● **Task description**
Would you retype all of these records exactly?

● **The input**

=====

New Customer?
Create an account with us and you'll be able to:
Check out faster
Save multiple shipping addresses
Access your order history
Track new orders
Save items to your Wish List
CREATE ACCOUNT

=====

● **Response**
New Customer?
Create an account with us and you'll be able to:
Check out faster
Save multiple shipping addresses
Access your order history
Track new orders
Save items to your Wish List
CREATE ACCOUNT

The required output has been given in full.